Data records
* * * * * * *

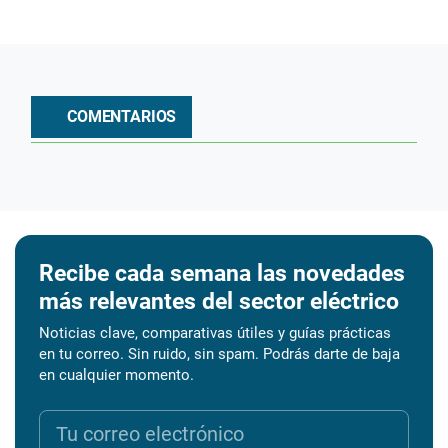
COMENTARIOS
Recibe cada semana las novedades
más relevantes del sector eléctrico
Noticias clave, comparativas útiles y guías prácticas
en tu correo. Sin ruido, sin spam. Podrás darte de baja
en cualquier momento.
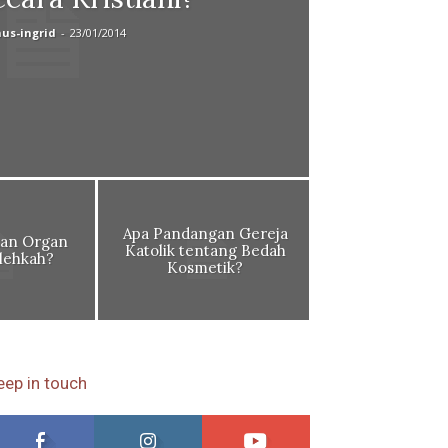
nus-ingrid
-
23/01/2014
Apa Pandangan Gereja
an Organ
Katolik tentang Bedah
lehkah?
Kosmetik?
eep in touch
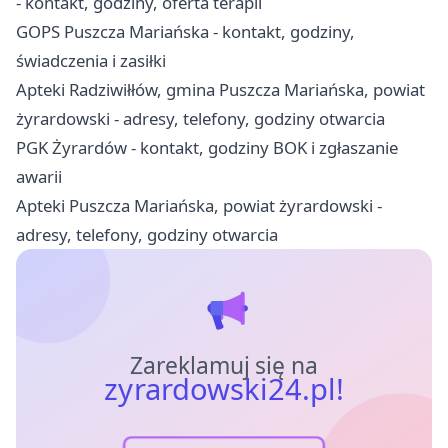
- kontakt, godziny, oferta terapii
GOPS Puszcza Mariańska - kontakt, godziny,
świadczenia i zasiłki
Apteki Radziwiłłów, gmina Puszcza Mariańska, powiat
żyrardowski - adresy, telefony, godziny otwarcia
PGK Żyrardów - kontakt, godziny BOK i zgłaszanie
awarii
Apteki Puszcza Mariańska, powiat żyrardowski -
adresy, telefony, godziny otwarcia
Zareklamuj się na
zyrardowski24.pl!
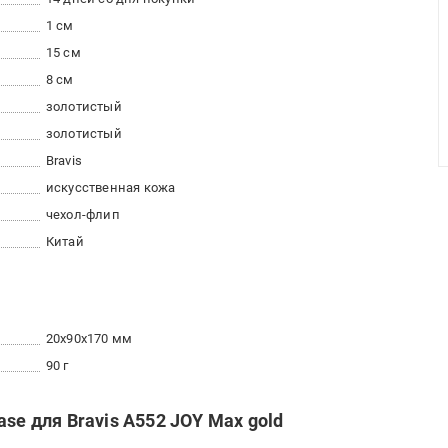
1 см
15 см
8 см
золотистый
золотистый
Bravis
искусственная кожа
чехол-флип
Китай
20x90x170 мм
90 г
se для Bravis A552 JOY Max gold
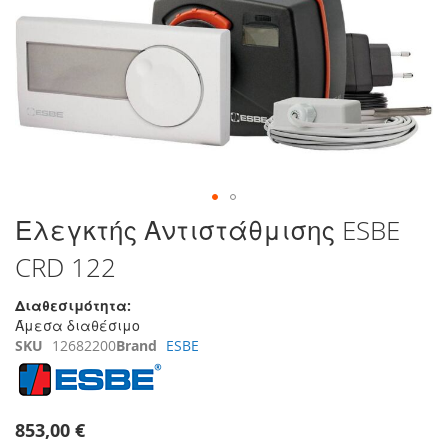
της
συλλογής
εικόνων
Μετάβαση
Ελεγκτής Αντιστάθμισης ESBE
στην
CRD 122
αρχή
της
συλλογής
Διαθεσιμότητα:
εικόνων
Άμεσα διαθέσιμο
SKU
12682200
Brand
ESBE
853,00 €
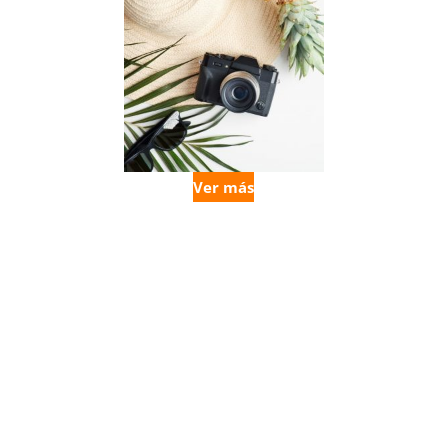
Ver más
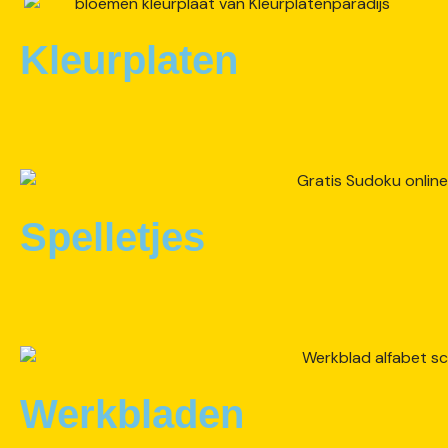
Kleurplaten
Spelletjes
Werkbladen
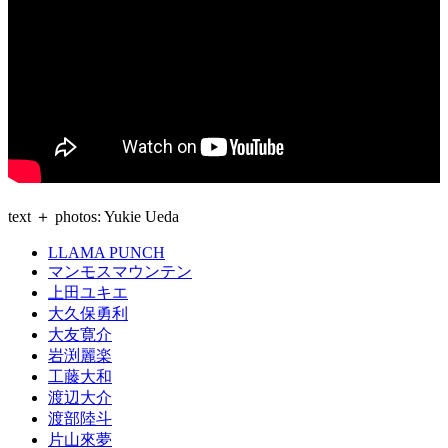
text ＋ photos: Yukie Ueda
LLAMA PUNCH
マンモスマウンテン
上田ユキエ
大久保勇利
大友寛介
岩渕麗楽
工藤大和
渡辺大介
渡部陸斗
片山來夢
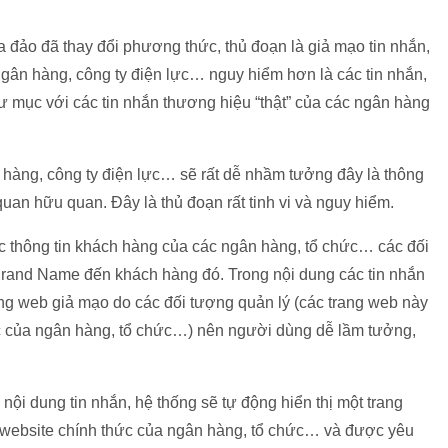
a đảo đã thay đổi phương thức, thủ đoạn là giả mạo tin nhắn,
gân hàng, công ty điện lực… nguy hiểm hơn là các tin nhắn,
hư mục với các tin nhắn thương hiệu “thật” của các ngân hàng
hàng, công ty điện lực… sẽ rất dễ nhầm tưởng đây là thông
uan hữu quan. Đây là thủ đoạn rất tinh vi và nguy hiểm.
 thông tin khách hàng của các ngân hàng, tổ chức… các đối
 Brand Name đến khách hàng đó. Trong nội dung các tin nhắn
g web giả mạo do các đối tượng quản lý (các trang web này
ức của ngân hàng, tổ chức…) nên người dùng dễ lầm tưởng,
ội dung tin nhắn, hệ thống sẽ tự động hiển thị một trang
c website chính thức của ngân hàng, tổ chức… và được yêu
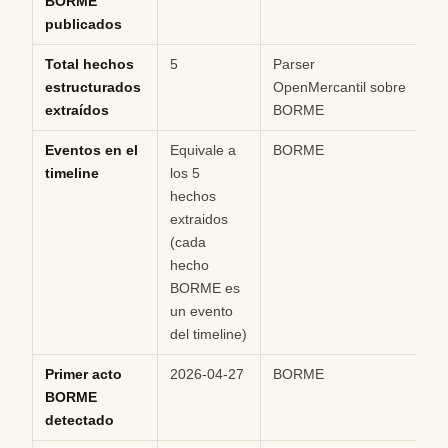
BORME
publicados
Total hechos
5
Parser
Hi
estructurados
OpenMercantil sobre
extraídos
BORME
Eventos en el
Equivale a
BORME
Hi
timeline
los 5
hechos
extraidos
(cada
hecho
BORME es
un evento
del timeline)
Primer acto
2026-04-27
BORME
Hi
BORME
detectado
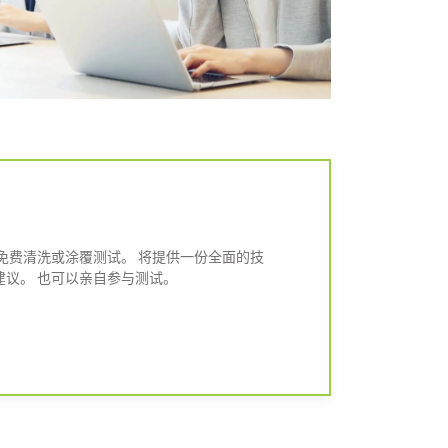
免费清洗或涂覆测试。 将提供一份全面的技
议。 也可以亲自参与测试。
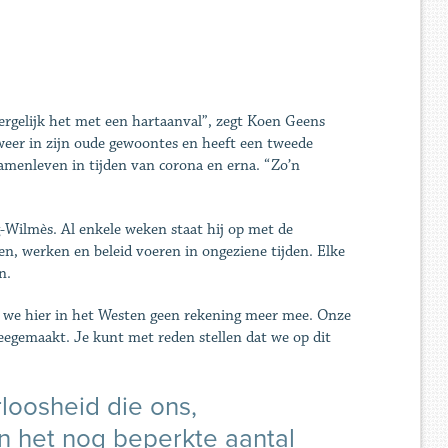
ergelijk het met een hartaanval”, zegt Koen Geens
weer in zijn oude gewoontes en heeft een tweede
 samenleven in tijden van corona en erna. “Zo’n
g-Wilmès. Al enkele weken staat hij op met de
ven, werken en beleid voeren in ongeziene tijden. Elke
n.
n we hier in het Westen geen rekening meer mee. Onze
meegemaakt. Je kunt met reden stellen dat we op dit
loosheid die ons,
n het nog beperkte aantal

* * * * * * *

### [Work to be completed]
Each line above should be output exactly, apart from the pictures.

### [Solution for this exercise]
COMENTARIOS
Recibe cada semana las novedades
más relevantes del sector eléctrico
Noticias clave, comparativas útiles y guías prácticas
en tu correo. Sin ruido, sin spam. Podrás darte de baja
en cualquier momento.
nus-ingrid
-
23/01/2014
Apa Pandangan Gereja
an Organ
Katolik tentang Bedah
lehkah?
Kosmetik?
eep in touch
- kontakt, godziny, oferta terapii
GOPS Puszcza Mariańska - kontakt, godziny,
świadczenia i zasiłki
Apteki Radziwiłłów, gmina Puszcza Mariańska, powiat
żyrardowski - adresy, telefony, godziny otwarcia
PGK Żyrardów - kontakt, godziny BOK i zgłaszanie
awarii
Apteki Puszcza Mariańska, powiat żyrardowski -
adresy, telefony, godziny otwarcia
Zareklamuj się na
zyrardowski24.pl!
1 см
15 см
8 см
золотистый
золотистый
Bravis
искусственная кожа
чехол-флип
Китай
20x90x170 мм
90 г
se для Bravis A552 JOY Max gold
της
συλλογής
εικόνων
Μετάβαση
Ελεγκτής Αντιστάθμισης ESBE
στην
CRD 122
αρχή
της
συλλογής
Διαθεσιμότητα:
εικόνων
Άμεσα διαθέσιμο
SKU
12682200
Brand
ESBE
853,00 €
Ver más
Kleurplaten
Spelletjes
Werkbladen
text ＋ photos: Yukie Ueda
LLAMA PUNCH
マンモスマウンテン
上田ユキエ
大久保勇利
大友寛介
岩渕麗楽
工藤大和
渡辺大介
渡部陸斗
片山來夢
a đảo đã thay đổi phương thức, thủ đoạn là giả mạo tin nhắn,
gân hàng, công ty điện lực… nguy hiểm hơn là các tin nhắn,
hư mục với các tin nhắn thương hiệu “thật” của các ngân hàng
hàng, công ty điện lực… sẽ rất dễ nhầm tưởng đây là thông
uan hữu quan. Đây là thủ đoạn rất tinh vi và nguy hiểm.
 thông tin khách hàng của các ngân hàng, tổ chức… các đối
 Brand Name đến khách hàng đó. Trong nội dung các tin nhắn
g web giả mạo do các đối tượng quản lý (các trang web này
ức của ngân hàng, tổ chức…) nên người dùng dễ lầm tưởng,
ội dung tin nhắn, hệ thống sẽ tự động hiển thị một trang
c website chính thức của ngân hàng, tổ chức… và được yêu
BORME
publicados
Total hechos
5
Parser
Hi
estructurados
OpenMercantil sobre
extraídos
BORME
Eventos en el
Equivale a
BORME
Hi
timeline
los 5
hechos
extraidos
(cada
hecho
BORME es
un evento
del timeline)
Primer acto
2026-04-27
BORME
Hi
BORME
detectado
免费清洗或涂覆测试。 将提供一份全面的技
议。 也可以亲自参与测试。
ergelijk het met een hartaanval”, zegt Koen Geens
weer in zijn oude gewoontes en heeft een tweede
 samenleven in tijden van corona en erna. “Zo’n
g-Wilmès. Al enkele weken staat hij op met de
ven, werken en beleid voeren in ongeziene tijden. Elke
n.
n we hier in het Westen geen rekening meer mee. Onze
meegemaakt. Je kunt met reden stellen dat we op dit
loosheid die ons,
n het nog beperkte aantal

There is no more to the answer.